• **Work item**
Work out how many lines of the listing hold "githubusercontent", then state only that count.

[[ Input material open ]]

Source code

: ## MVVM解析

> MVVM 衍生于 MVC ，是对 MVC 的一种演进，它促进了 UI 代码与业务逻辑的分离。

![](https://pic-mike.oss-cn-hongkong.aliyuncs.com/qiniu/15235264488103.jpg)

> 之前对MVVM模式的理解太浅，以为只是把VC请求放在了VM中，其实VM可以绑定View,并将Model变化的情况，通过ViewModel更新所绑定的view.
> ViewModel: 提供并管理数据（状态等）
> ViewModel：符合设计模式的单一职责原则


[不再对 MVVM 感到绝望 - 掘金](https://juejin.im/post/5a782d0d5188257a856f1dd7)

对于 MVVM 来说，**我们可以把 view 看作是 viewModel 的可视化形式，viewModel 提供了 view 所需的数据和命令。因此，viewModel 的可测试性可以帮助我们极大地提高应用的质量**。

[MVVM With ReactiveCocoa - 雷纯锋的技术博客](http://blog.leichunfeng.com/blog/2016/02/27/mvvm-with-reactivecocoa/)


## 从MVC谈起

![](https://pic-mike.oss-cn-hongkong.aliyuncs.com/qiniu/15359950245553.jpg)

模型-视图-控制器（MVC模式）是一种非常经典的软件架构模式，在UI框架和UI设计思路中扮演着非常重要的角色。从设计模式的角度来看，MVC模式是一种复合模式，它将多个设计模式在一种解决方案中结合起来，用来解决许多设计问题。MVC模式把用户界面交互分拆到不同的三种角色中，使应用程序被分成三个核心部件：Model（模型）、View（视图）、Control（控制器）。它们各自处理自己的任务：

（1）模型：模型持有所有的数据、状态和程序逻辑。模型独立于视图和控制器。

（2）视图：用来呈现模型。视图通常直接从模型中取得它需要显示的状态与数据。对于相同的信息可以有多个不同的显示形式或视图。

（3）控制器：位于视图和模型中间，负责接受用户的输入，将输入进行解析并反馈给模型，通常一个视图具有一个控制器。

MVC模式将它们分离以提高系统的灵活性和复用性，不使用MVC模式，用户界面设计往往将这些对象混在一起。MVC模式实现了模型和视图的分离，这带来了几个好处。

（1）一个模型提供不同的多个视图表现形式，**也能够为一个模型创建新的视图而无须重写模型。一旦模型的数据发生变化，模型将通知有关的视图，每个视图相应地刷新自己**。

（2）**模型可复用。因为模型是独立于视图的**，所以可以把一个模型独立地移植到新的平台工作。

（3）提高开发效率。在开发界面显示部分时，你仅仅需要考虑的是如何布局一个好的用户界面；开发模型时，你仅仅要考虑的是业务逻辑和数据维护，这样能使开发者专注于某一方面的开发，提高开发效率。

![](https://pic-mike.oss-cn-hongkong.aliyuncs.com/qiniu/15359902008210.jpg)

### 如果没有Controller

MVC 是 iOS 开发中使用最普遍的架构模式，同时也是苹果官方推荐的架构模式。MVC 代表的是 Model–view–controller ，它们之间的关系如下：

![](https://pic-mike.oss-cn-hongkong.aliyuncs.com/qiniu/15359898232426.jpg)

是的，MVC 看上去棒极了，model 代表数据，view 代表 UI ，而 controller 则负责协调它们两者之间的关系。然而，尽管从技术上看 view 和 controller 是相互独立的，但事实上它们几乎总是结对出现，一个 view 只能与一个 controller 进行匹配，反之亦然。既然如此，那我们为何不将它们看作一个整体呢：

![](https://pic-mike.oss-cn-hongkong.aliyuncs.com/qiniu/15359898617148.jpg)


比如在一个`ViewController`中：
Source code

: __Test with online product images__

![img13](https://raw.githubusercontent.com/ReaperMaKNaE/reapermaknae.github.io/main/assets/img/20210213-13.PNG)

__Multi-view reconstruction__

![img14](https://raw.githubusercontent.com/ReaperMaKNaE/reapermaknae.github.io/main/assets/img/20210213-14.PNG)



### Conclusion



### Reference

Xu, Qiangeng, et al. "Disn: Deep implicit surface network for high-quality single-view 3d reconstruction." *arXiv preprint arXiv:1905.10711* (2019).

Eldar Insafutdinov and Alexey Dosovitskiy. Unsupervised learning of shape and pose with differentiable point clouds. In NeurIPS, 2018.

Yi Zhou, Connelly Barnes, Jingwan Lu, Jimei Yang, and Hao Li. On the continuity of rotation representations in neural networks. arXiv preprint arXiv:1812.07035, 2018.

[[ Input material closed ]]

• **Solution for this task**
2